[Items from a data source]

************

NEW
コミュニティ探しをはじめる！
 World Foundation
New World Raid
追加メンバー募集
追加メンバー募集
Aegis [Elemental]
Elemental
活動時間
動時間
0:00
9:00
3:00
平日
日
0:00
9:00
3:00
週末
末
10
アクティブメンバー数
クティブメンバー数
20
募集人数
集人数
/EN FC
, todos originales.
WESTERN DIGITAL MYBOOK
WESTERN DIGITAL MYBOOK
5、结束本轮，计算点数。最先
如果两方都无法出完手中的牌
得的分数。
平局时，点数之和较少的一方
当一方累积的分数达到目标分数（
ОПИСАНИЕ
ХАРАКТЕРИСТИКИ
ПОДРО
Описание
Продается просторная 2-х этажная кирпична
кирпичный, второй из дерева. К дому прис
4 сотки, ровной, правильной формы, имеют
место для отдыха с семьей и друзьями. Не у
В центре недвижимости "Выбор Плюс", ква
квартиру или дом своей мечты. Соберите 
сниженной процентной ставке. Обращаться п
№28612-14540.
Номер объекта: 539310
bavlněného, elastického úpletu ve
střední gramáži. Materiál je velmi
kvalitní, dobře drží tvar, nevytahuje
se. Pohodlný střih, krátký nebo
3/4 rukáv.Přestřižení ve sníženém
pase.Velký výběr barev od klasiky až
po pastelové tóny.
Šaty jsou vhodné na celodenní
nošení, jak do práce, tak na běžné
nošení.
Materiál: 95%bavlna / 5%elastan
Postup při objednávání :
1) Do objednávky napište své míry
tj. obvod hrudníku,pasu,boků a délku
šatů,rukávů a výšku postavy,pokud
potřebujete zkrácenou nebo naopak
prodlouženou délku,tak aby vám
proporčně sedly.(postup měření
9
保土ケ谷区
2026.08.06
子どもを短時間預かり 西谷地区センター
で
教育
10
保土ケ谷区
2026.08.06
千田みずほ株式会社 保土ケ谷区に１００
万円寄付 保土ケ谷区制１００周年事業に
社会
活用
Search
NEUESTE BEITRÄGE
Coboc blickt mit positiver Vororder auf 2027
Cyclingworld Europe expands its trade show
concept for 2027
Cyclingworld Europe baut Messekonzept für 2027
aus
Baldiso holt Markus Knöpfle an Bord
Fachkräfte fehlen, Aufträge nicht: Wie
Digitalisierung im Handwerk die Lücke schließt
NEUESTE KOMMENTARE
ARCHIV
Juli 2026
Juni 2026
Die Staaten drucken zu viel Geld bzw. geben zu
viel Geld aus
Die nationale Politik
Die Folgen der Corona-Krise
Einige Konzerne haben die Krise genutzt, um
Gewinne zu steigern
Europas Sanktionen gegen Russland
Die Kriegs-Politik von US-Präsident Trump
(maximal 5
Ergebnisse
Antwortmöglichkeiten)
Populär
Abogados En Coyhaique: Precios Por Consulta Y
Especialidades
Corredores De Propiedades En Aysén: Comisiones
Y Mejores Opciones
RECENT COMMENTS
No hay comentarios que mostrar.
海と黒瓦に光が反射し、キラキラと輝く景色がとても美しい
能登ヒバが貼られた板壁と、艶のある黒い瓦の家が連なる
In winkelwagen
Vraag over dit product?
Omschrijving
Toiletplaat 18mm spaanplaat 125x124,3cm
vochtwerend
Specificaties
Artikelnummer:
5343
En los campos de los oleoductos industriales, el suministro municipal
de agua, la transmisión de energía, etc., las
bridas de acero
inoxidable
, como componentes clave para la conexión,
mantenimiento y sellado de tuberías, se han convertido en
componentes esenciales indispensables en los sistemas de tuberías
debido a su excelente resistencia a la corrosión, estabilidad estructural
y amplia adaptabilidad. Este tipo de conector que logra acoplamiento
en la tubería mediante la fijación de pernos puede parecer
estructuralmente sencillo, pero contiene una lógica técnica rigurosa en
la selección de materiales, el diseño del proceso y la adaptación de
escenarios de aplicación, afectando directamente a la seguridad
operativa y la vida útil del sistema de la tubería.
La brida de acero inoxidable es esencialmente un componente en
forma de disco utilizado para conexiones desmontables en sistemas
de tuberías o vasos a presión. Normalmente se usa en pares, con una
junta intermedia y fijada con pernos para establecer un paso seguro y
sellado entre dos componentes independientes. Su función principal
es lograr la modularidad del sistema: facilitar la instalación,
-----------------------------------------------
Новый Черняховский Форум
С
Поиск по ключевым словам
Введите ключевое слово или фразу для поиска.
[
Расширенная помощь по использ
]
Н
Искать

************

## Task to carry out
Repeat the entries with "WESTERN DIGITAL MYBOOK" renamed to "WD MY BOOK" everywhere it appears. Leave all other text unchanged.

## Completed task
NEW
コミュニティ探しをはじめる！
 World Foundation
New World Raid
追加メンバー募集
追加メンバー募集
Aegis [Elemental]
Elemental
活動時間
動時間
0:00
9:00
3:00
平日
日
0:00
9:00
3:00
週末
末
10
アクティブメンバー数
クティブメンバー数
20
募集人数
集人数
/EN FC
, todos originales.
WD MY BOOK
WD MY BOOK
5、结束本轮，计算点数。最先
如果两方都无法出完手中的牌
得的分数。
平局时，点数之和较少的一方
当一方累积的分数达到目标分数（
ОПИСАНИЕ
ХАРАКТЕРИСТИКИ
ПОДРО
Описание
Продается просторная 2-х этажная кирпична
кирпичный, второй из дерева. К дому прис
4 сотки, ровной, правильной формы, имеют
место для отдыха с семьей и друзьями. Не у
В центре недвижимости "Выбор Плюс", ква
квартиру или дом своей мечты. Соберите 
сниженной процентной ставке. Обращаться п
№28612-14540.
Номер объекта: 539310
bavlněného, elastického úpletu ve
střední gramáži. Materiál je velmi
kvalitní, dobře drží tvar, nevytahuje
se. Pohodlný střih, krátký nebo
3/4 rukáv.Přestřižení ve sníženém
pase.Velký výběr barev od klasiky až
po pastelové tóny.
Šaty jsou vhodné na celodenní
nošení, jak do práce, tak na běžné
nošení.
Materiál: 95%bavlna / 5%elastan
Postup při objednávání :
1) Do objednávky napište své míry
tj. obvod hrudníku,pasu,boků a délku
šatů,rukávů a výšku postavy,pokud
potřebujete zkrácenou nebo naopak
prodlouženou délku,tak aby vám
proporčně sedly.(postup měření
9
保土ケ谷区
2026.08.06
子どもを短時間預かり 西谷地区センター
で
教育
10
保土ケ谷区
2026.08.06
千田みずほ株式会社 保土ケ谷区に１００
万円寄付 保土ケ谷区制１００周年事業に
社会
活用
Search
NEUESTE BEITRÄGE
Coboc blickt mit positiver Vororder auf 2027
Cyclingworld Europe expands its trade show
concept for 2027
Cyclingworld Europe baut Messekonzept für 2027
aus
Baldiso holt Markus Knöpfle an Bord
Fachkräfte fehlen, Aufträge nicht: Wie
Digitalisierung im Handwerk die Lücke schließt
NEUESTE KOMMENTARE
ARCHIV
Juli 2026
Juni 2026
Die Staaten drucken zu viel Geld bzw. geben zu
viel Geld aus
Die nationale Politik
Die Folgen der Corona-Krise
Einige Konzerne haben die Krise genutzt, um
Gewinne zu steigern
Europas Sanktionen gegen Russland
Die Kriegs-Politik von US-Präsident Trump
(maximal 5
Ergebnisse
Antwortmöglichkeiten)
Populär
Abogados En Coyhaique: Precios Por Consulta Y
Especialidades
Corredores De Propiedades En Aysén: Comisiones
Y Mejores Opciones
RECENT COMMENTS
No hay comentarios que mostrar.
海と黒瓦に光が反射し、キラキラと輝く景色がとても美しい
能登ヒバが貼られた板壁と、艶のある黒い瓦の家が連なる
In winkelwagen
Vraag over dit product?
Omschrijving
Toiletplaat 18mm spaanplaat 125x124,3cm
vochtwerend
Specificaties
Artikelnummer:
5343
En los campos de los oleoductos industriales, el suministro municipal
de agua, la transmisión de energía, etc., las
bridas de acero
inoxidable
, como componentes clave para la conexión,
mantenimiento y sellado de tuberías, se han convertido en
componentes esenciales indispensables en los sistemas de tuberías
debido a su excelente resistencia a la corrosión, estabilidad estructural
y amplia adaptabilidad. Este tipo de conector que logra acoplamiento
en la tubería mediante la fijación de pernos puede parecer
estructuralmente sencillo, pero contiene una lógica técnica rigurosa en
la selección de materiales, el diseño del proceso y la adaptación de
escenarios de aplicación, afectando directamente a la seguridad
operativa y la vida útil del sistema de la tubería.
La brida de acero inoxidable es esencialmente un componente en
forma de disco utilizado para conexiones desmontables en sistemas
de tuberías o vasos a presión. Normalmente se usa en pares, con una
junta intermedia y fijada con pernos para establecer un paso seguro y
sellado entre dos componentes independientes. Su función principal
es lograr la modularidad del sistema: facilitar la instalación,
-----------------------------------------------
Новый Черняховский Форум
С
Поиск по ключевым словам
Введите ключевое слово или фразу для поиска.
[
Расширенная помощь по использ
]
Н
Искать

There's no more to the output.